### [Provided text]
━━━━━━━━━━━━━━━━━━━━━━━━━━━━━━

"Daughter" is a song by American rock band Pearl Jam, released in November 1993 as the second single from the band's second studio album, Vs. (1993). Although credited to all members of Pearl Jam, it features lyrics written by vocalist Eddie Vedder and music primarily written by guitarist Stone Gossard.

The song topped the US Album Rock and Modern Rock Billboard charts, spending a total of eight weeks at number one on the former chart. "Daughter" eventually peaked at number 33 on the Billboard Hot 100 Airplay chart, becoming the band's first top-40 single. Outside the United States, the song reached number 16 in Canada and is Pearl Jam's highest-charting single in Ireland, reaching number four and becoming their second top-ten single. "Daughter" also reached number 11 in New Zealand and number 18 in Australia and the United Kingdom.

The song was included on Pearl Jam's 2004 greatest hits album, rearviewmirror (Greatest Hits 1991–2003).

━━━━━━━━━━━━━━━━━━━━━━━━━━━━━━

### [Data listing]
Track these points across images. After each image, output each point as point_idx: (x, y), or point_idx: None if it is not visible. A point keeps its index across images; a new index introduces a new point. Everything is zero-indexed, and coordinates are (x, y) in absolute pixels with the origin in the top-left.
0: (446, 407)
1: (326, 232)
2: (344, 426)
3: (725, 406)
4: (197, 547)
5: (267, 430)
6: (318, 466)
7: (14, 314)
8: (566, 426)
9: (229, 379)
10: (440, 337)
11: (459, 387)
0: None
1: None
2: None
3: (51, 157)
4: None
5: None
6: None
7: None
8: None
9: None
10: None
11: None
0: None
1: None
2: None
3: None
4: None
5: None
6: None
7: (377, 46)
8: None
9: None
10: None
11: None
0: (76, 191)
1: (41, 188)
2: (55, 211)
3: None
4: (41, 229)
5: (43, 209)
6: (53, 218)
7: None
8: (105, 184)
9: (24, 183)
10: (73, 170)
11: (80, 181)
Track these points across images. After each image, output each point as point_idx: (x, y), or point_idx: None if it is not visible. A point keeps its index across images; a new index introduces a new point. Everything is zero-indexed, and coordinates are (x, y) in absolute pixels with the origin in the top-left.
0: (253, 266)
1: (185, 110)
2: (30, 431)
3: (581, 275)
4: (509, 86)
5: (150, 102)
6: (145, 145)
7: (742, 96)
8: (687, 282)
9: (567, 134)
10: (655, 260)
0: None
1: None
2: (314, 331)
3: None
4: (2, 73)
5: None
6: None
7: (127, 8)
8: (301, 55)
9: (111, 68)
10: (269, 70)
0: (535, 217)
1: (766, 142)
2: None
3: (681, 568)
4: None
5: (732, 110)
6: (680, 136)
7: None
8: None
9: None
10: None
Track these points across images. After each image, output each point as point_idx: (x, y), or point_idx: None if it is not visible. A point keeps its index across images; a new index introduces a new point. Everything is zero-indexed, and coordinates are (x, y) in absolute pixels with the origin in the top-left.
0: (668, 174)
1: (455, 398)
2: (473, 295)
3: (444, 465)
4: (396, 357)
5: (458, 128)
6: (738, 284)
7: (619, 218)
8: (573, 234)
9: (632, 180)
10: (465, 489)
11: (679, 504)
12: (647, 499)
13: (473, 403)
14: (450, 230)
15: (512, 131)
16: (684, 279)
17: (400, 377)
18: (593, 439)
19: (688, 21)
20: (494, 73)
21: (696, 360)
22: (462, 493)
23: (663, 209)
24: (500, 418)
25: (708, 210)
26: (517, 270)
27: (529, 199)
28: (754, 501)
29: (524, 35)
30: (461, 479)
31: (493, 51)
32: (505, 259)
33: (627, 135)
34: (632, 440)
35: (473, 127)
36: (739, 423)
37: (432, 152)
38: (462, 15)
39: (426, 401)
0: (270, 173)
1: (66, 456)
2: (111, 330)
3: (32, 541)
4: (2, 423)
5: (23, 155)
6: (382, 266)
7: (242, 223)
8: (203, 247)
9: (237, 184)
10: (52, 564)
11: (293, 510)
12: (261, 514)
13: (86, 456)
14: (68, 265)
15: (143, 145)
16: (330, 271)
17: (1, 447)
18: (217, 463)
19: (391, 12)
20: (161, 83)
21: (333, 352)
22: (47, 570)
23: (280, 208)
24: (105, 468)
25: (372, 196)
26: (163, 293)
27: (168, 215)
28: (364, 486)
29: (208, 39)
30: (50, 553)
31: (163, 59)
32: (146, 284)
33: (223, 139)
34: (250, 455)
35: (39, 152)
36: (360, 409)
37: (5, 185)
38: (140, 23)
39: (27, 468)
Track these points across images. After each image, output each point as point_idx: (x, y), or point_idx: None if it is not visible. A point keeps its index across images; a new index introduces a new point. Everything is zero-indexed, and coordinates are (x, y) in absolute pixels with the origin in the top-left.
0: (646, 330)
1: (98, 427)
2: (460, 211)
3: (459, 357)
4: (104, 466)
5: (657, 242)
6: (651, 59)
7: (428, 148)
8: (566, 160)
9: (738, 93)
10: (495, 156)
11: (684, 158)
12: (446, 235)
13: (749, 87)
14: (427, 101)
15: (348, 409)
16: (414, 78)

━━━━━━━━━━━━━━━━━━━━━━━━━━━━━━

### [Task set]
A. In the Pearl Jam song text, reproduce the stretch from "The song topped" through "the United Kingdom.".
B. Name every country outside the United States where, according to the Pearl Jam song text, "Daughter" reached a chart position.

### [Problem solutions]
A.
The song topped the US Album Rock and Modern Rock Billboard charts, spending a total of eight weeks at number one on the former chart. "Daughter" eventually peaked at number 33 on the Billboard Hot 100 Airplay chart, becoming the band's first top-40 single. Outside the United States, the song reached number 16 in Canada and is Pearl Jam's highest-charting single in Ireland, reaching number four and becoming their second top-ten single. "Daughter" also reached number 11 in New Zealand and number 18 in Australia and the United Kingdom.

B. Canada, Ireland, New Zealand, Australia, United Kingdom